■ Jobs:
[A] Using the credits page for the film Rat (2000) below, decide whether each statement agrees with it. Answer yes or no for each and quote the deciding words. (i) Pete Postlethwaite plays Hubert Flynn. (ii) Steve Barron wrote the screenplay. (iii) Bob Geldof was the music supervisor.
[B] According to the credits page for the film Rat (2000) below, who provided the animatronics?
[C] Carry on the credits page for the film Rat (2000) below, picking up right after its final line.

=== Source extract ===

Rat (2000) poster

Rat (2000)

Rating:


UK/USA. 2000.

Crew

Director – Steve Barron, Screenplay – Wesley Burrowes, Producers – Steve Barron & Alison Owen, Photography – Brendan Galvin, Music – Pete Briquette & Bob Geldof, Music Supervisor – Bob Geldof, Visual Effects Supervisor – Val Wardlaw, Special Effects Supervisors – Graham Bushe & Maurice Foley, Animatronics – The Henson Creature Workshop (Creative Supervisor – Jamie Courtier), Production Design – Mark Geraghty. Production Company – Jim Henson Productions/Ruby Films/Universal.

Cast

Imelda Staunton (Conchita Flynn), John Wilmot (Phelan Spratt), Frank Kelly (Uncle Matt), Kerry Condon (Marietta Flynn), Andrew Lovern (Pious Flynn), Pete Postlethwaite (Hubert Flynn), Ed Byrne (Rudolph), Niall Toibin (Father Geraldo), Veronica Duffy (Daisy), Geoffrey Palmer (The Doctor)

=== Supplied data ===

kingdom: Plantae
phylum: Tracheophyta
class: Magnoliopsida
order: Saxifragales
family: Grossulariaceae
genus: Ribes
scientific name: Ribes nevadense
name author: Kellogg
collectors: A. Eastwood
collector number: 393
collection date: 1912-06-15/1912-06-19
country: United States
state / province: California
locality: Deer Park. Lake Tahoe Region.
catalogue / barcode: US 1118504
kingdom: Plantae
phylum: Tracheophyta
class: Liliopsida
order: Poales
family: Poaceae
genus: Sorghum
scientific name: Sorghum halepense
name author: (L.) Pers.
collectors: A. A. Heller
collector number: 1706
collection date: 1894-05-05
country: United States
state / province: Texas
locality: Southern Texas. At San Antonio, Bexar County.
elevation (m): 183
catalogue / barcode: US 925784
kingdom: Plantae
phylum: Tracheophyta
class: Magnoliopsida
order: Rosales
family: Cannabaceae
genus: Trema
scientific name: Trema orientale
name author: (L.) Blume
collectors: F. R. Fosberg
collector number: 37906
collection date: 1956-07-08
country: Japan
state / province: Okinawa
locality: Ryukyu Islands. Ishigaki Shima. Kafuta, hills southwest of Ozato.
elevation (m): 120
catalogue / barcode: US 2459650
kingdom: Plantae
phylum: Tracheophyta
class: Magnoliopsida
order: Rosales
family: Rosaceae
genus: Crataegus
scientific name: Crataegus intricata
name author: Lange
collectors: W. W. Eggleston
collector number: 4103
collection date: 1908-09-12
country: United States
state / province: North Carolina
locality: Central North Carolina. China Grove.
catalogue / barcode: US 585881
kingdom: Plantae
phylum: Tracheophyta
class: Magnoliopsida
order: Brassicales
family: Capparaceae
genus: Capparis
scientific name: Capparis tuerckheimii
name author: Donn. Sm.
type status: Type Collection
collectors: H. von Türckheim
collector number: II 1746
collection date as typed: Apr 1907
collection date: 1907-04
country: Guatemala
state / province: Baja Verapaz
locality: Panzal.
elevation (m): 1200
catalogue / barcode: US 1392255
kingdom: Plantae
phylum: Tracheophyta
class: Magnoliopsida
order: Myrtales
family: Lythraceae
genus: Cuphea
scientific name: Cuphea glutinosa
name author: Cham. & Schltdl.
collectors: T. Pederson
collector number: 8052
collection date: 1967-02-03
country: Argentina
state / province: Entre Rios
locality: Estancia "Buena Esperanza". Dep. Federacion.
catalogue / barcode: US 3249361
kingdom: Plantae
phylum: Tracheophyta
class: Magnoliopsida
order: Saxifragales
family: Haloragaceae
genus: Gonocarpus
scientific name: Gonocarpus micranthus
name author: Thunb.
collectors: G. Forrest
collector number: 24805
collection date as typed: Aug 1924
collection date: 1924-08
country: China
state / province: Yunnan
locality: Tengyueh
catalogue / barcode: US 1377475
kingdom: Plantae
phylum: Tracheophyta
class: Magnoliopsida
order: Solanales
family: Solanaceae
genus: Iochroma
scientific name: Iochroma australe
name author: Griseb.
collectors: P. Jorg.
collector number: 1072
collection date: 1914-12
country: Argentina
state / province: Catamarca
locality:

===

■ Exercise results:
[A]
(i) Yes: "Pete Postlethwaite (Hubert Flynn)"
(ii) No: "Screenplay – Wesley Burrowes"
(iii) Yes: "Music Supervisor – Bob Geldof"

[B] The Henson Creature Workshop, with Jamie Courtier as Creative Supervisor.

[C]
Plot

In Dublin, the Flynn household are startled when the father of the house Hubert inexplicably turns into a white rat. They are at a loss as to what to do. Writer Phelan Spratt persuades them to let him write a book about what happened and moves into the house to observe at close quarters. The situation proves problematic for the family – daughter Marietta cannot bring her boyfriend home to meet the family, while son Pious has a crisis of faith as he goes to enter the priesthood and comes to believe that the rat is ungodly and must be eliminated. After the rat bites her finger, wife Conchita decides that Hubert must be tossed over the wall into the neighbouring maggot factory and abandoned.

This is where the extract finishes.